Degrowth is just a technical term for decoupling our goals from constant GDP growth, which is basically mathematically essential for dealing with the climate crisis in the global north. There is nothing in it that is inherently idealist or incompatible with Marxist-Leninism. It is a policy goal, not a theory of how to achieve the goal.
The current issue of Monthly Review is a double-issue on degrowth and there's a lot there, I recommend you check it out.
I see degrowth less as an ideal to strive for and more as an inevitable outcome (we will be forced to do it, like it or not).
To do it humanely will require equitable distribution of resources and central planning. Then maybe we can get to a place where we have reasonable ecological footprints in the global north. Note this is NOT return to monke.
Of course if we continue to pursue the status quo of extractive capitalism, fossil fuel reliance etc, then we will be returning to monke, against our will.
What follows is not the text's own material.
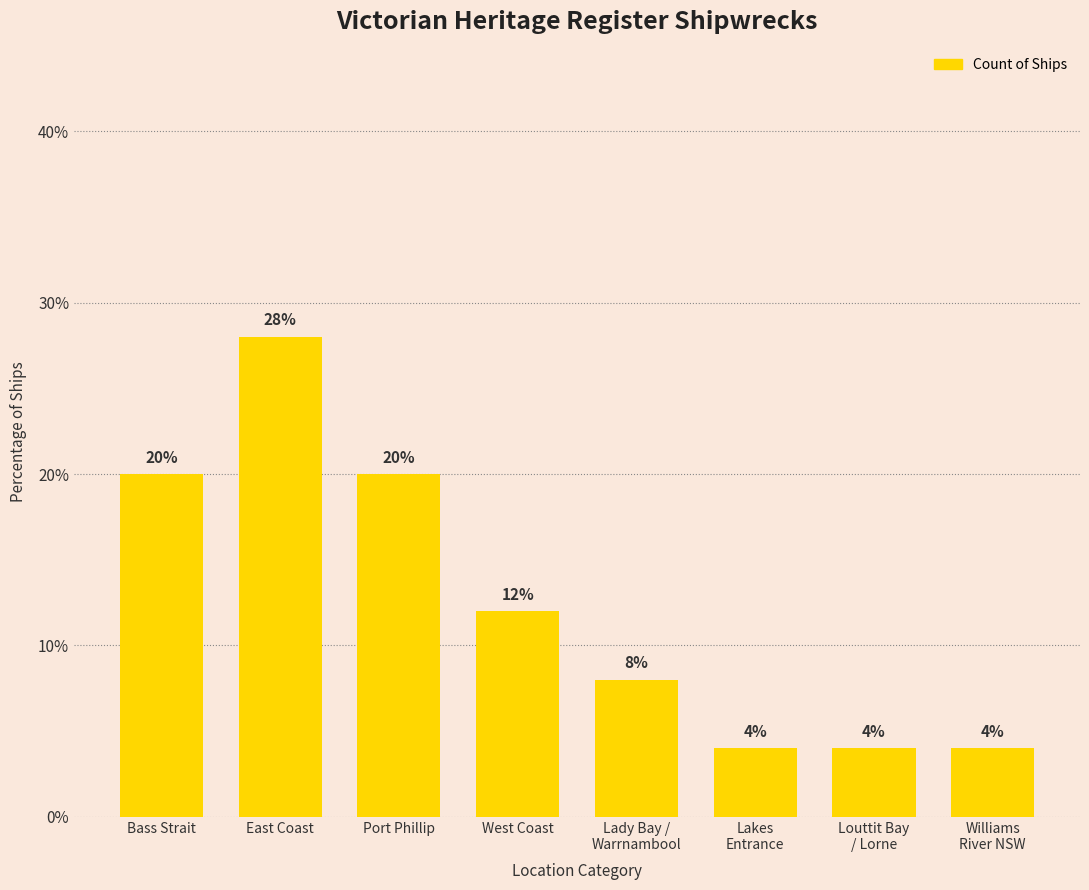

How many distinct data groups are displayed?

1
I know this isn’t the analysis you asked for just my 2c
I think that the conversation on degrowth is evolving among marxists, but there is a kernel of malthusianism in some degrowth arguments that is fundamentally reactionary. https://www.liberationschool.org/degrowth-a-politics-for-which-class/
"The reality is that, in developed capitalist countries like U.S., there is an overabundance of material wealth and that scarcity is socially produced by the capitalist market and private ownership. Degrowth is correct on the point that if wealth were redistributed then there would indeed be abundance. However, even though proponents of degrowth are well intentioned and truly want to solve environmental crises, the political-economic methods and solutions that degrowth calls for actually work against creating the critical mass necessary to make a socialist revolution here in the U.S. I address each of these below by showing how 1) degrowth reproduces Malthusian ideas about so-called “natural limits;” 2) it’s anti-modern and anti-technological orientation lacks a class perspective; and 3) there are key practical issues with deploying degrowth ideas in the class struggle itself. "
I see the degrowth narrative very popular in Small Web circles and FOSS communities in general. I also saw lots of Anarchists being pro degrowth. I think it's rather a individualist movement, but it did get some traction. So perhaps a ML rhetoric could get off the ground in some limited circles?
yeah, it's a nice superstructure they have incoherently imagined, but it cannot be built under the dictatorship of the bourgeoisie. They're very naive to think that if they have any modicum of success they won't just be murdered by the stochastic white terror of the aggrieved petit bourgeois.
The backlash from certain so-called Marxists, to the idea of degrowth is wild to me. Capitalism's inefficiency and crises of overproduction are core critiques. Something like degrowth has always been articulated with Marxism. We've just given a name to the need for more rational production not based on constant growth, as it relates to the material conditions of the climate crisis.